Entries provided:
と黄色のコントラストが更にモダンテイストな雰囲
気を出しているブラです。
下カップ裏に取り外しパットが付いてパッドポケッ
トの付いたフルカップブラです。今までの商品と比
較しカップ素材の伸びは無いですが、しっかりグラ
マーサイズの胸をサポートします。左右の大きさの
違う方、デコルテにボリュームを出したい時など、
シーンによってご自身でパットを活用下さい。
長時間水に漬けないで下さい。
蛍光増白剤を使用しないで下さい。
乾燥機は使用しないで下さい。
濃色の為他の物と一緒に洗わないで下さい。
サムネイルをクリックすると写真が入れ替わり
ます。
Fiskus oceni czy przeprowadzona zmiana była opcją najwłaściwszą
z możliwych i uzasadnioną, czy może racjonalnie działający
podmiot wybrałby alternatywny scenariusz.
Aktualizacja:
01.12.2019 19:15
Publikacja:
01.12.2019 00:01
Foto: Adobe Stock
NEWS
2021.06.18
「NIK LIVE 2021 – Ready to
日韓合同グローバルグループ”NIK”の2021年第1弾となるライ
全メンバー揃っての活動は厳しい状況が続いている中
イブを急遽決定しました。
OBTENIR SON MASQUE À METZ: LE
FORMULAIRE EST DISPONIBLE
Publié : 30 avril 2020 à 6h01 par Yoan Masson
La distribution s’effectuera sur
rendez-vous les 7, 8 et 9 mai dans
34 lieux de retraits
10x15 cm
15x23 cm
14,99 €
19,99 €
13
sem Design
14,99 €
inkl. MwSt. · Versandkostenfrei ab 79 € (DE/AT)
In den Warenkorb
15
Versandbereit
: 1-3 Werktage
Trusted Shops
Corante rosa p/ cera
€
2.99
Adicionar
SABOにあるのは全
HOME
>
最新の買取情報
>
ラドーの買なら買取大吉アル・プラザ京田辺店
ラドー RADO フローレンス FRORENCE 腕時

Instruction:
Set down exactly the lines from the opening line of the material through the line in which "2021 – Ready to" occurs, both included, and no other lines.

Completed exercise:
と黄色のコントラストが更にモダンテイストな雰囲
気を出しているブラです。
下カップ裏に取り外しパットが付いてパッドポケッ
トの付いたフルカップブラです。今までの商品と比
較しカップ素材の伸びは無いですが、しっかりグラ
マーサイズの胸をサポートします。左右の大きさの
違う方、デコルテにボリュームを出したい時など、
シーンによってご自身でパットを活用下さい。
長時間水に漬けないで下さい。
蛍光増白剤を使用しないで下さい。
乾燥機は使用しないで下さい。
濃色の為他の物と一緒に洗わないで下さい。
サムネイルをクリックすると写真が入れ替わり
ます。
Fiskus oceni czy przeprowadzona zmiana była opcją najwłaściwszą
z możliwych i uzasadnioną, czy może racjonalnie działający
podmiot wybrałby alternatywny scenariusz.
Aktualizacja:
01.12.2019 19:15
Publikacja:
01.12.2019 00:01
Foto: Adobe Stock
NEWS
2021.06.18
「NIK LIVE 2021 – Ready to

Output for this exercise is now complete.